O’Donnell: Everyone afterwards, fans are like, “I can’t believe he didn’t do ‘Short People’ on the show about Height Night,” but that just would have made it lame if he did it. It was cool that he didn’t do the most obvious song.
Cypress Hill, “Hits From the Bong”
Mulaney: Kevin and I are the same age and went to school together. We’ve had very similar lives and are always looking to scratch that itch of a Warren G moment or a Weezer moment of just, like, this is just for someone of our vintage and just so cool to get to see live. And you wouldn’t see it anywhere else. And we had something in the Everybody’s in L.A. run where we were going to have the L.A. Phil and it ended up not working out. But since then, I thought, I want to see north of a 15-piece orchestra on our stage.
O’Donnell: John and I talked about keeping the first episode open until the very last minute, because we wanted to get someone that was as big of a star as we could. And there’s something just inherently funny and weird about a hip-hop group with an orchestra that fit the vibe of the show perfectly.
Daniel Hope With New Century Chamber Orchestra, “Spring 1”
Mulaney: My son [Malcolm] and I listen to the Max Richter and Daniel Hope recomposed Vivaldi Four Seasons every morning. I’ve been listening to this track for five years; my son, [for] three. And then there’s another track… What’s on the Malcolm morning playlist? [Shuffles through playlist.] There’s another track of Daniel Hope from his album Spheres that we listen to called “I Giorni: Andante.” It’s very calming stuff.
[Classical music] is so powerful and loud and blows live audiences away; it also translates to TV. You just know an audience at home might go, “Oh, I haven’t seen anything like this in a while, and this is really powerful to sit through, and entertaining.”

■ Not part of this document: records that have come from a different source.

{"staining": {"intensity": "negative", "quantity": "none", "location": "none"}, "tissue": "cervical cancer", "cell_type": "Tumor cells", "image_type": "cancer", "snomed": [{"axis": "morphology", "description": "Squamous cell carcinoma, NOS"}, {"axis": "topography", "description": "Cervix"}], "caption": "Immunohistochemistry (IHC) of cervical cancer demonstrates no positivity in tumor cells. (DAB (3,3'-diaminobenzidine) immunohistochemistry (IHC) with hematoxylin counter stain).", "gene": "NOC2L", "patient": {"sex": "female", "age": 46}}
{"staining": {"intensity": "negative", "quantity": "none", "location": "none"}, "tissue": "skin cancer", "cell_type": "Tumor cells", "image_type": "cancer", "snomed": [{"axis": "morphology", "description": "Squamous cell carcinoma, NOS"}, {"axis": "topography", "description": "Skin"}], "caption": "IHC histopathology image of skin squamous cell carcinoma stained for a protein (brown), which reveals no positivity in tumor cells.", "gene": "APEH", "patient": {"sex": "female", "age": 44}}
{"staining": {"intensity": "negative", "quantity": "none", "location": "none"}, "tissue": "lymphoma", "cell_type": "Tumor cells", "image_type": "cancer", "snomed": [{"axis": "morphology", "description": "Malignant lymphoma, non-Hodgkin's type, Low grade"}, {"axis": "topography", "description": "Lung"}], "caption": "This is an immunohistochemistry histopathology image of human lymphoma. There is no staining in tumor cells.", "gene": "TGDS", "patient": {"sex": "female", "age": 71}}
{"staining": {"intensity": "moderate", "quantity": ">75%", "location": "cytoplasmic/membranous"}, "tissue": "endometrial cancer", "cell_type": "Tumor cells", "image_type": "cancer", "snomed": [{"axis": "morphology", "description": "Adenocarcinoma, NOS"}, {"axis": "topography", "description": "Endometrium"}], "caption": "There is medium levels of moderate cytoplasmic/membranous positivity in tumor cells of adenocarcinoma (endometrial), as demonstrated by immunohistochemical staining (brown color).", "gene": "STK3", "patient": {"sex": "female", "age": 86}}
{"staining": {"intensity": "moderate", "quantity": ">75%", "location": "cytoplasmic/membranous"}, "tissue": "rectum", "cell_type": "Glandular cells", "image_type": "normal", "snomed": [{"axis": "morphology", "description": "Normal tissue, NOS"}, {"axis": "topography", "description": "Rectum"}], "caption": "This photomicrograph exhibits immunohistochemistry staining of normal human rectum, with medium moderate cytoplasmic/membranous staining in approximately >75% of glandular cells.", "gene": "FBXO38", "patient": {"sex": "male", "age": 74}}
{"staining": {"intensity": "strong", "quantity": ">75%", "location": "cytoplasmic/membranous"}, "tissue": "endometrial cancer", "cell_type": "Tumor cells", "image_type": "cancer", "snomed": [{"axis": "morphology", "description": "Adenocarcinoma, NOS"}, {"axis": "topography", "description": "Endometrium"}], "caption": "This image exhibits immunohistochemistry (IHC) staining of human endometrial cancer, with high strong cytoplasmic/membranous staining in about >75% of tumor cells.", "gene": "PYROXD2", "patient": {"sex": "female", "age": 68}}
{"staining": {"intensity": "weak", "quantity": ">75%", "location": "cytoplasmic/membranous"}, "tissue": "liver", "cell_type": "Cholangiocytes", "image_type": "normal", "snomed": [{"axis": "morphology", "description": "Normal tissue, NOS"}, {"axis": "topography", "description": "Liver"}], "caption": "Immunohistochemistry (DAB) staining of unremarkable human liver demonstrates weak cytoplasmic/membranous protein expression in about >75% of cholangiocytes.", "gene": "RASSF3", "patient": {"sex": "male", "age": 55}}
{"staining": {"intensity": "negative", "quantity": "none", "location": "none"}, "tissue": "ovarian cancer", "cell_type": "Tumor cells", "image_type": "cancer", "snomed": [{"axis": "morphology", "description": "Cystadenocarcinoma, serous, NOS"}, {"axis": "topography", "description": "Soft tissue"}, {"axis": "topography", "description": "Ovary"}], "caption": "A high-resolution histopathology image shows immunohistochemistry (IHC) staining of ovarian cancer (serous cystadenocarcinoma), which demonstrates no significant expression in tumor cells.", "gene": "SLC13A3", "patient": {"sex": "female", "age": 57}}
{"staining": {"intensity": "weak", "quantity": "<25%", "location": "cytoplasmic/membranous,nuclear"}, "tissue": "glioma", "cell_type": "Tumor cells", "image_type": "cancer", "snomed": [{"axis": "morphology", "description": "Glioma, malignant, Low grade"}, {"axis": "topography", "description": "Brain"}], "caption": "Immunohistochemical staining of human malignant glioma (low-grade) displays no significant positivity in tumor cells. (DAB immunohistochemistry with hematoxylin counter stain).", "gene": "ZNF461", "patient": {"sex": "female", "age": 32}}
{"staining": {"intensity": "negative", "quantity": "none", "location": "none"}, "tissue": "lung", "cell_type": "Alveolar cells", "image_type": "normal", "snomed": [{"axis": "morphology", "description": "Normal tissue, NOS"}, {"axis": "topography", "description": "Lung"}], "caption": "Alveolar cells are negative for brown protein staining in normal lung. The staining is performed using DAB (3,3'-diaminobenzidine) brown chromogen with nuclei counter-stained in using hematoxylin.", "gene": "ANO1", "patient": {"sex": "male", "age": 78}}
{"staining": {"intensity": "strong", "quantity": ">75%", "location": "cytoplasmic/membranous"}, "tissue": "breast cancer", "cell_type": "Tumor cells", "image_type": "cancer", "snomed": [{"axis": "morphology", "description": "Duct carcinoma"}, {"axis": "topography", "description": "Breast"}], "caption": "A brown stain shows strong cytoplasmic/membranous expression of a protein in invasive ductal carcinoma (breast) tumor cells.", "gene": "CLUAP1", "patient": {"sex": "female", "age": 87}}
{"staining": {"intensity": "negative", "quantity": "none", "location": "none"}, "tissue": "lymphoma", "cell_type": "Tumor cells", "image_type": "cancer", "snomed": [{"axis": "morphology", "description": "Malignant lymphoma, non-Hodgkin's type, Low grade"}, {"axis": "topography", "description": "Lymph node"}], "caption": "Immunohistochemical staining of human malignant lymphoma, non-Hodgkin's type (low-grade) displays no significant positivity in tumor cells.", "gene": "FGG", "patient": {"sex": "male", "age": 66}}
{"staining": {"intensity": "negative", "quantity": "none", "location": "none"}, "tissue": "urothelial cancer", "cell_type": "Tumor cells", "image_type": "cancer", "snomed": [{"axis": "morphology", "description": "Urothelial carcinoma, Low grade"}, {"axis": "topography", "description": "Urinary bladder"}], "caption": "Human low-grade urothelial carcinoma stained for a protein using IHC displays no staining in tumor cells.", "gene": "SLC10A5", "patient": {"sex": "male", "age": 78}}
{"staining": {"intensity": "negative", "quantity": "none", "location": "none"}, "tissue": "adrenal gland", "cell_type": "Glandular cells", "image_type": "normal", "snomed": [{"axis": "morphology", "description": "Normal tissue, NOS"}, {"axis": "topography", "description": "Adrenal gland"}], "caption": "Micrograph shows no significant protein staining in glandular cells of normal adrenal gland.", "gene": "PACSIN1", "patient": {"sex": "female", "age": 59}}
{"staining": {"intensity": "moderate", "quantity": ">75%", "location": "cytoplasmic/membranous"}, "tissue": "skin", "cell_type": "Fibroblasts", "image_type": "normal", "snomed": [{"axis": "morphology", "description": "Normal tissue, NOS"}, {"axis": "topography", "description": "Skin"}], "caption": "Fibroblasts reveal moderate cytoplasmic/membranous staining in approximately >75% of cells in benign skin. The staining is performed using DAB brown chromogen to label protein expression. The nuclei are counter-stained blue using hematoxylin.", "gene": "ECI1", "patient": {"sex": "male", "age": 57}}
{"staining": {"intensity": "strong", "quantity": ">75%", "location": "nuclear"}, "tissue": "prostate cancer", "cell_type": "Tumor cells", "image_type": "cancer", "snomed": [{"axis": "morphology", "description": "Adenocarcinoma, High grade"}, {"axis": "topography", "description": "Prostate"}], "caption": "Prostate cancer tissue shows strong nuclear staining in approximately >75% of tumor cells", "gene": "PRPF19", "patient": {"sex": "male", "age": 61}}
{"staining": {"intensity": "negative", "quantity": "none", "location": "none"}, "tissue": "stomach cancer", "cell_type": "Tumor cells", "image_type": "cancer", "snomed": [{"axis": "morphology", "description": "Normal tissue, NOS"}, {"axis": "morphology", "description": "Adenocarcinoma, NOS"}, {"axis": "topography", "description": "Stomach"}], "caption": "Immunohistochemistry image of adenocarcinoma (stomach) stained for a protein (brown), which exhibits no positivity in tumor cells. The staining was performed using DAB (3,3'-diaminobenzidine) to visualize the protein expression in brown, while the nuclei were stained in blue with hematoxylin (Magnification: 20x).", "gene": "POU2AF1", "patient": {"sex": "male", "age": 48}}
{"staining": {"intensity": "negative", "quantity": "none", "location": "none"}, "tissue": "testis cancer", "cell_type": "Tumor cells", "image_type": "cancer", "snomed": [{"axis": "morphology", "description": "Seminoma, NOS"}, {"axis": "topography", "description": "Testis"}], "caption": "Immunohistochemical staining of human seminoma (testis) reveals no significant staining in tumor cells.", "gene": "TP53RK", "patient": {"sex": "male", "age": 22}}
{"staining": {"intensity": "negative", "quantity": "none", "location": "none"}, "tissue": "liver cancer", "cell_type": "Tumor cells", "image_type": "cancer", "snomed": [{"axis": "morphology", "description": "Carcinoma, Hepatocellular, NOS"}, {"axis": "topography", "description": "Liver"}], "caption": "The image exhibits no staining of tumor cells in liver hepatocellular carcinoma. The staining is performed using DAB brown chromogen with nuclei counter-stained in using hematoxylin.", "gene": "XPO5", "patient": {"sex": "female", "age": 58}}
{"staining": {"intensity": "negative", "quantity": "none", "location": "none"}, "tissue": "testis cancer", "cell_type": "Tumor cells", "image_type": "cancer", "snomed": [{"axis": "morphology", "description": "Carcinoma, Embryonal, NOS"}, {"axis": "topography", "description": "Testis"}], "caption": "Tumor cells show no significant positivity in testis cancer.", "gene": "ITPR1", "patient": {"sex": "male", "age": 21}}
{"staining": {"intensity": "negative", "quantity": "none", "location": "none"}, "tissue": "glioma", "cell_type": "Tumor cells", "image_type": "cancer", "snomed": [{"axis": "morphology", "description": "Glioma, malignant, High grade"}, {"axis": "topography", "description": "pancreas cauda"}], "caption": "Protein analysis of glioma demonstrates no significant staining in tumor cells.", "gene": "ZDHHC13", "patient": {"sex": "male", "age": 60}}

I was so happy with the way the Daniel Hope set came together. I had this original idea that it would be done on the studio floor in what looked bombed-out industrial. It was like a half-formed concept. And [production designer] Andrea [Purcigliotti] and [art director] Joe [Celli] came up with this notion of the tree, and also, which I loved, that they’d be encircling it. So our designers came with the idea that the camera would be moving around them the whole time.
We had a cellist when we were doing Simon Rich’s Broadway show All In and my son was really interested in the cello, but he is so little that they were saying Yo-Yo Ma got a viola when he was two or three but you just play it [like a cello].